Copy this function into any project for an instant production-ready cleaning pipeline. It handles missing values, removes duplicates, and prints a full before/after report.

def clean_dataframe(df, id_col=None, date_col=None, verbose=True):
    df_clean = df.copy()
    report   = {'rows_start': len(df_clean)}

    # 1. Drop entirely empty rows / columns
    df_clean = df_clean.dropna(how='all')
    df_clean = df_clean.dropna(axis=1, how='all')

    # 2. Drop columns > 50% missing
    thresh   = len(df_clean) * 0.5
    df_clean = df_clean.dropna(axis=1, thresh=thresh)
    report['cols_dropped'] = df.shape[1] - df_clean.shape[1]

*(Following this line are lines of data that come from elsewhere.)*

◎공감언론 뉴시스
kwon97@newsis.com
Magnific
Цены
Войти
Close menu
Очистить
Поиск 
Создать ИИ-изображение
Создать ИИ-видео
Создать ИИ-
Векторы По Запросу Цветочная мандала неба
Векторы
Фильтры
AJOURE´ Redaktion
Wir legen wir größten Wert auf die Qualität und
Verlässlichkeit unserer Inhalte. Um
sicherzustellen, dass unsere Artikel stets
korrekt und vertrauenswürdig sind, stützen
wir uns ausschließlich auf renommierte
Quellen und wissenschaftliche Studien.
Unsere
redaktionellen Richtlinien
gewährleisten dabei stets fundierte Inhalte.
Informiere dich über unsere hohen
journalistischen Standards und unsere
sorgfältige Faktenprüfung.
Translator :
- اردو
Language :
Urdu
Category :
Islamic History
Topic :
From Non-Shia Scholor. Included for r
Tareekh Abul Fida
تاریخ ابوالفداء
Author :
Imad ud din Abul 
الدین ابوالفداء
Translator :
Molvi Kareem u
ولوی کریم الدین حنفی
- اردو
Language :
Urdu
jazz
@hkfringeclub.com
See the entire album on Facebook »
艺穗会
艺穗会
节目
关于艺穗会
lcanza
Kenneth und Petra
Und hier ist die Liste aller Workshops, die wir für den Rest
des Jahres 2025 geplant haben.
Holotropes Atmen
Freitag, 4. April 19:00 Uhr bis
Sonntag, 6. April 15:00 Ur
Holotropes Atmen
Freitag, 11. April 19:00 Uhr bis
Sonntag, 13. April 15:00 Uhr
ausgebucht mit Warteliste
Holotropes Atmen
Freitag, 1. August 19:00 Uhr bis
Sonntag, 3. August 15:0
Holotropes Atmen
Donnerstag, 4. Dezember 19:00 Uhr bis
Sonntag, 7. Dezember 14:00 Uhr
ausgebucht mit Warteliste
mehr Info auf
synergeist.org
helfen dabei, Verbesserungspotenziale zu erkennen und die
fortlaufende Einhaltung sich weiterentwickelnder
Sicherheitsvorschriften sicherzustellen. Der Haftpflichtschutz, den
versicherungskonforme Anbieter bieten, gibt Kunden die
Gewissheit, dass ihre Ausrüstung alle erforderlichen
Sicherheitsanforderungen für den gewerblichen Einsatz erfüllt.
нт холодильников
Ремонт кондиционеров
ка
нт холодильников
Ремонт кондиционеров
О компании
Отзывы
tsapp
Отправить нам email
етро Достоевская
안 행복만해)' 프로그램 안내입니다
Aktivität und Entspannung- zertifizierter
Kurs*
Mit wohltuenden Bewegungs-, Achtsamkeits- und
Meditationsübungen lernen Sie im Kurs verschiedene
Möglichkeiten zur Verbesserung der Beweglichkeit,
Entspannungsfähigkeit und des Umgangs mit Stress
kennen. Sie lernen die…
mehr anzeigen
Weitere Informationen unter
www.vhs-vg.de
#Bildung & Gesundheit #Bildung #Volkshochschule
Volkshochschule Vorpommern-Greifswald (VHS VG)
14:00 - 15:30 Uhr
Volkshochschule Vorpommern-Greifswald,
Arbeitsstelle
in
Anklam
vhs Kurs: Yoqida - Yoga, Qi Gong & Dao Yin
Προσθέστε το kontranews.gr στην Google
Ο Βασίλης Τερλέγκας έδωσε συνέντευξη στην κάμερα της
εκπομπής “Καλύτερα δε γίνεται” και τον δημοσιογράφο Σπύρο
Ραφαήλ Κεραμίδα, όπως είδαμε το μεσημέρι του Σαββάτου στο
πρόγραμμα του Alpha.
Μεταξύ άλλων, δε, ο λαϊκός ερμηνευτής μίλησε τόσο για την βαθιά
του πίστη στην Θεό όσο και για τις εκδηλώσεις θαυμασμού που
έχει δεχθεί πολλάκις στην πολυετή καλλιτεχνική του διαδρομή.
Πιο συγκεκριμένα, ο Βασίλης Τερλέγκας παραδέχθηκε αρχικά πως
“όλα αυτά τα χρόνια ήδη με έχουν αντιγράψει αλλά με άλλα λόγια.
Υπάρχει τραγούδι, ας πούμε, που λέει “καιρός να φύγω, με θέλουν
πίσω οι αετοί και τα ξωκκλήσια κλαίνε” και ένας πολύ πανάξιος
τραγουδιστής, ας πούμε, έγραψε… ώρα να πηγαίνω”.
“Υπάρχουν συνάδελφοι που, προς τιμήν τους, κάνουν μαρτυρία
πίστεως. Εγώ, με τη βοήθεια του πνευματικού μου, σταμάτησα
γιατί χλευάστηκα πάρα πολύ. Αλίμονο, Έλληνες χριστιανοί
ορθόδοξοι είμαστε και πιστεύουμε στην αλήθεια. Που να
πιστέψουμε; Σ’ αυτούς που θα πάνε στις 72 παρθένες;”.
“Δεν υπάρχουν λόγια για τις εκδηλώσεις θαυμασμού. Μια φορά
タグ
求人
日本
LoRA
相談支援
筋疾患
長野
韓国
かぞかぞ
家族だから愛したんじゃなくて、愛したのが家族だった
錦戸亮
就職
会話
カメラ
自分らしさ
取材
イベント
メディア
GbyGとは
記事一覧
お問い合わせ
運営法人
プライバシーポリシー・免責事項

    # 3. Fill numeric with median
    for col in df_clean.select_dtypes(include='number').columns:
        df_clean[col] = df_clean[col].fillna(df_clean[col].median())

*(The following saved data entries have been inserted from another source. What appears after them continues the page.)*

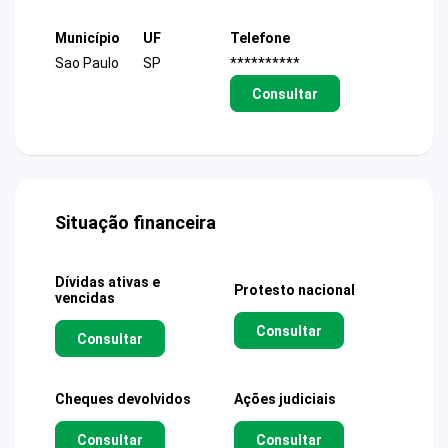
Município
UF
Telefone
Sao Paulo
SP
**********
Consultar
Situação financeira
Dívidas ativas e
Protesto nacional
vencidas
Consultar
Consultar
Cheques devolvidos
Ações judiciais
Consultar
Consultar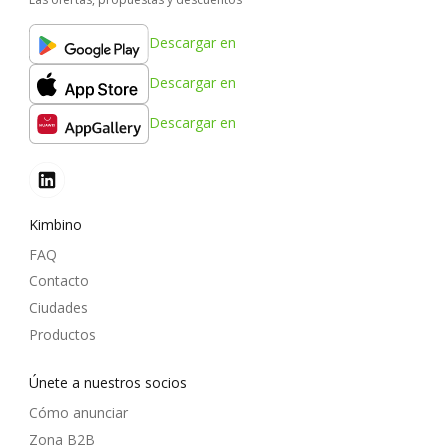
Descargar en
Descargar en
Descargar en
Kimbino
FAQ
Contacto
Ciudades
Productos
Únete a nuestros socios
Cómo anunciar
Zona B2B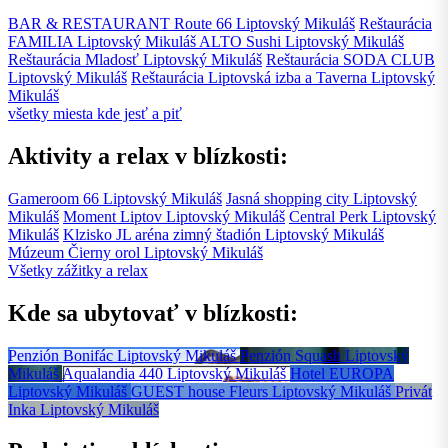
BAR & RESTAURANT Route 66
Liptovský Mikuláš
Reštaurácia
FAMILIA
Liptovský Mikuláš
ALTO Sushi
Liptovský Mikuláš
Reštaurácia Mladosť
Liptovský Mikuláš
Reštaurácia SODA CLUB
Liptovský Mikuláš
Reštaurácia Liptovská izba a Taverna
Liptovský
Mikuláš
všetky miesta kde jesť a piť
Aktivity a relax v blízkosti:
Gameroom 66
Liptovský Mikuláš
Jasná shopping city
Liptovský
Mikuláš
Moment Liptov
Liptovský Mikuláš
Central Perk
Liptovský
Mikuláš
Klzisko JL aréna zimný štadión
Liptovský Mikuláš
Múzeum Čierny orol
Liptovský Mikuláš
Všetky zážitky a relax
Kde sa ubytovať v blízkosti:
Penzión Bonifác
Liptovský Mikuláš
Penzión Squash
Liptovský
Mikuláš
Aqualandia 440
Liptovský Mikuláš
Hotel EUROPA
Liptovský Mikuláš
GUEST house Fleurs
Liptovský Mikuláš
Privát
Inka
Liptovský Mikuláš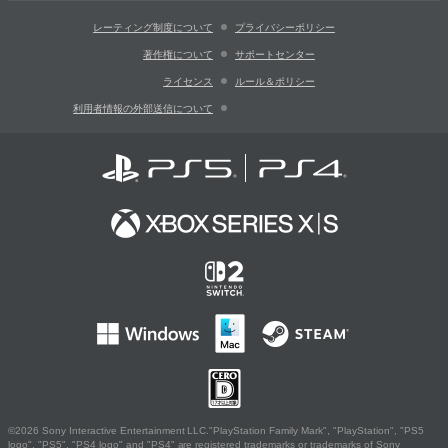
レーティング制度について
プライバシーポリシー
著作権について
サポートセンター
ライセンス
ルール＆ポリシー
利用者情報の外部送信について
©2026 Sony Interactive Entertainment LLC."PlayStation Family Mark", "PlayStation", "PS5
logo", "PS5", "PS4 logo" and "PS4" are registered trademarks or trademarks of Sony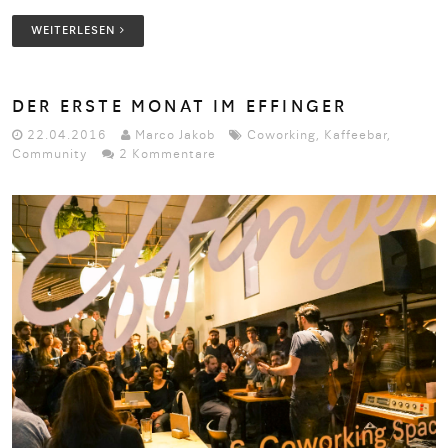
WEITERLESEN
DER ERSTE MONAT IM EFFINGER
22.04.2016
Marco Jakob
Coworking
,
Kaffeebar
,
Community
2 Kommentare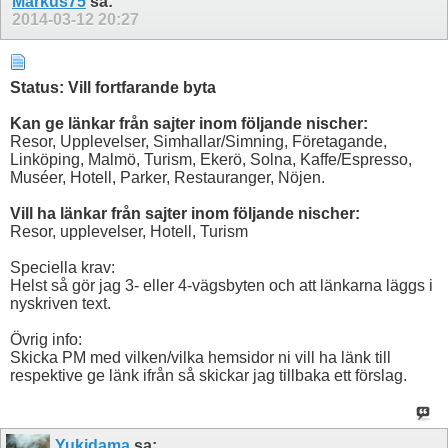
Markus75
sa:
2014-03-12
20:27
Status: Vill fortfarande byta
Kan ge länkar från sajter inom följande nischer:
Resor, Upplevelser, Simhallar/Simning, Företagande,
Linköping, Malmö, Turism, Ekerö, Solna, Kaffe/Espresso,
Muséer, Hotell, Parker, Restauranger, Nöjen.
Vill ha länkar från sajter inom följande nischer:
Resor, upplevelser, Hotell, Turism
Speciella krav:
Helst så gör jag 3- eller 4-vägsbyten och att länkarna läggs i
nyskriven text.
Övrig info:
Skicka PM med vilken/vilka hemsidor ni vill ha länk till
respektive ge länk ifrån så skickar jag tillbaka ett förslag.
Yukidama
sa: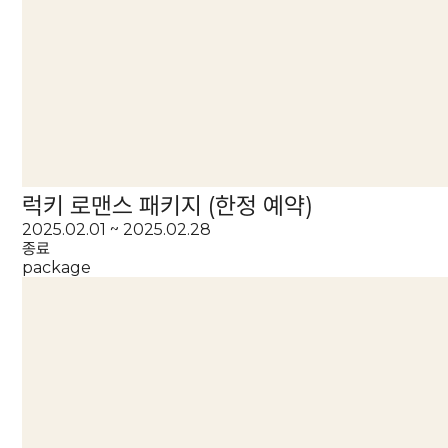
럭키 로맨스 패키지 (한정 예약)
2025.02.01 ~ 2025.02.28
종료
package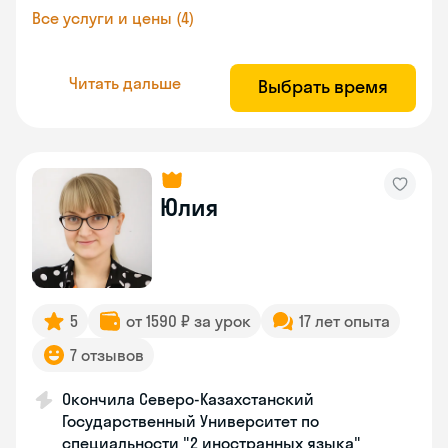
Все услуги и цены (4)
Читать дальше
Выбрать время
Юлия
5
от 1590 ₽ за урок
17 лет опыта
7 отзывов
Окончила Северо-Казахстанский
Государственный Университет по
специальности "2 иностранных языка"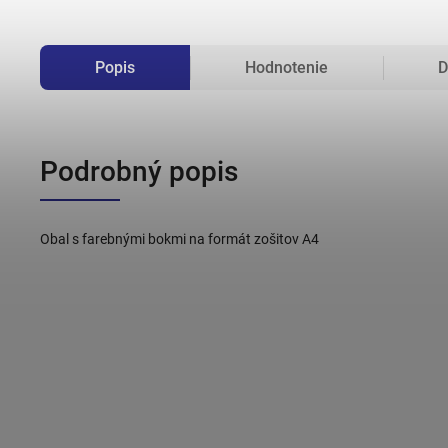
Popis
Hodnotenie
D
Podrobný popis
Obal s farebnými bokmi na formát zošitov A4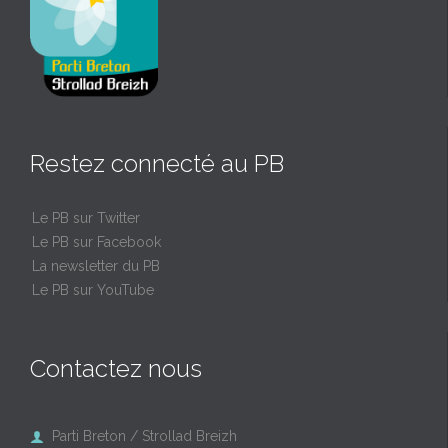
Restez connecté au PB
Le PB sur Twitter
Le PB sur Facebook
La newsletter du PB
Le PB sur YouTube
Contactez nous
Parti Breton / Strollad Breizh


    # 4. Fill categorical with mode
    for col in df_clean.select_dtypes(include=['object','category']).columns:
        if df_clean[col].isnull().any():
            df_clean[col] = df_clean[col].fillna(df_clean[col].mode()[0])

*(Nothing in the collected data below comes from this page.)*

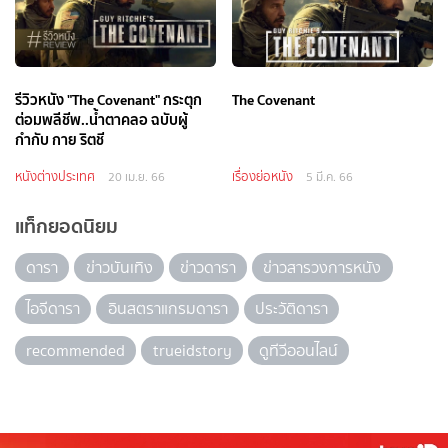
รีวิวหนัง "The Covenant" กระตุก
The Covenant
ต่อมพลีชีพ..น้ำตาคลอ ฉบับผู้
กำกับ กาย ริตชี
หนังต่างประเทศ
เรื่องย่อหนัง
20 เม.ย. 66
5 มี.ค. 66
แท็กยอดนิยม
ดารา
ข่าวบันเทิง
ข่าวดารา
ข่าวสารวงการหนัง
ไอจีดารา
อินสตราแกรมดารา
ประวัติดารา
recommended
trueidstory
ดูทีวีออนไลน์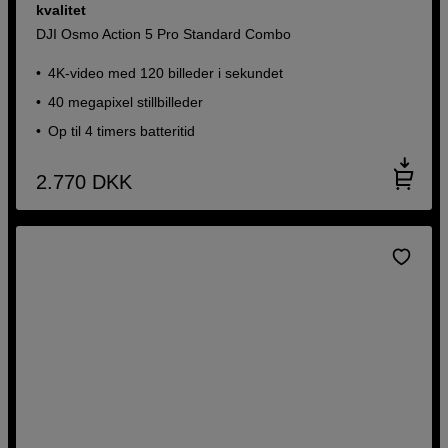
kvalitet
DJI Osmo Action 5 Pro Standard Combo
4K-video med 120 billeder i sekundet
40 megapixel stillbilleder
Op til 4 timers batteritid
2.770
DKK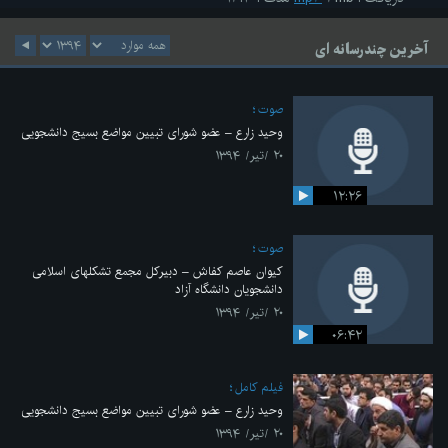
آخرین چندرسانه ای
صوت
وحید زارع – عضو شورای تبیین مواضع بسیج دانشجویی
۲۰ /تیر/ ۱۳۹۴
۱۲:۲۶
صوت
کیوان عاصم کفاش – دبیرکل مجمع تشکلهای اسلامی
دانشجویان دانشگاه آزاد
۲۰ /تیر/ ۱۳۹۴
۰۶:۴۲
فیلم کامل
وحید زارع – عضو شورای تبیین مواضع بسیج دانشجویی
۲۰ /تیر/ ۱۳۹۴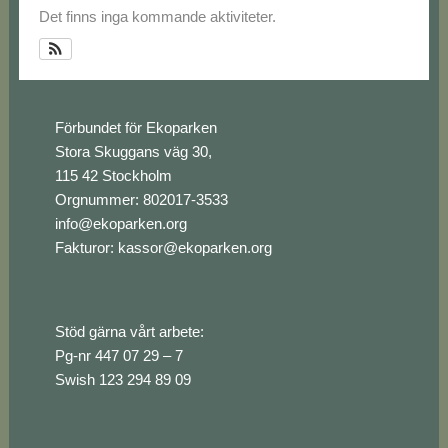
Det finns inga kommande aktiviteter.
Footer
Förbundet för Ekoparken
Stora Skuggans väg 30,
115 42 Stockholm
Orgnummer: 802017-3533
info@ekoparken.org
Fakturor:
kassor@ekoparken.org
Stöd gärna vårt arbete:
Pg-nr 447 07 29 – 7
Swish 123 294 89 09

    # 5. Remove duplicates
    if id_col and date_col:
        df_clean = (df_clean
                    .sort_values(date_col, ascending=False)
                    .drop_duplicates(subset=[id_col], keep='first'))
    else:
        df_clean = df_clean.drop_duplicates()

    report.update({
        'rows_end':       len(df_clean),
        'rows_removed':   report['rows_start'] - len(df_clean),
        'nulls_remaining':df_clean.isnull().sum().sum(),
        'dupes_remaining':df_clean.duplicated().sum()
    })
    if verbose:
        print(f"✅ {report['rows_start']:,} rows → {report['rows_end']:,}")
        print(f"✅ Nulls remaining : {report['nulls_remaining']}")
        print(f"✅ Dupes remaining : {report['dupes_remaining']}")
    return df_clean, report

# Usage
df_clean, report = clean_dataframe(
    df_raw, id_col='customer_id', date_col='order_date'
)
What This Template Produces

Running clean_dataframe(df_raw) on a 12,000-row messy dataset produces: 0 remaining nulls, 0 remaining duplicates, a full row-count report, and a DataFrame ready to pass directly into any sklearn pipeline. Save the report dict alongside your clean CSV for full reproducibility.


Section 08

Golden Rules of Data Cleaning

🎯 8 Rules Every Data Scientist Must Follow
1
Never clean the original file. Always work on a copy: df_clean = df.copy(). The raw data is your single source of truth — overwriting it makes cleaning mistakes unrecoverable.
2
Always audit before you clean. Run .info(), .isnull().sum(), and .duplicated().sum() first. Cleaning without auditing means guessing at problems rather than solving them.
3
Understand WHY data is missing before choosing a strategy. MCAR allows deletion or simple imputation. MAR requires smarter imputation. MNAR requires domain expertise. The mechanism determines the method.
4
For MAR and MNAR columns, always add a binary missing-indicator before imputing: df['col_missing'] = df['col'].isnull().astype(int). The fact that a value was missing is itself predictive information.
5
Use median, not mean, for numeric imputation in skewed distributions. Income, house prices, revenue, and purchase amounts are almost always right-skewed. The mean is dragged upward by extremes; the median is not.
6
Before removing duplicates, always inspect them first: df[df.duplicated(keep=False)]. Understand whether they are exact copies, key conflicts, or fuzzy near-matches. Each type requires a different fix.
7
Validate after every cleaning step using assert statements. A cleaning step that silently introduces a new problem is worse than no cleaning at all. Assertions catch mistakes immediately.
8
Document every cleaning decision. Which rows were dropped? Which values were imputed with what strategy? Why? This documentation is essential for audit trails, regulatory compliance, and handoffs to teammates.
🧮
Key Takeaway

Data cleaning is not a chore you rush through to get to modelling — it is where the most important analytical decisions are made. Every choice about a missing value or a duplicate row encodes an assumption about the world. Make those assumptions consciously, document them clearly, and validate them rigorously. Clean data is not just technically correct — it is ethically sound.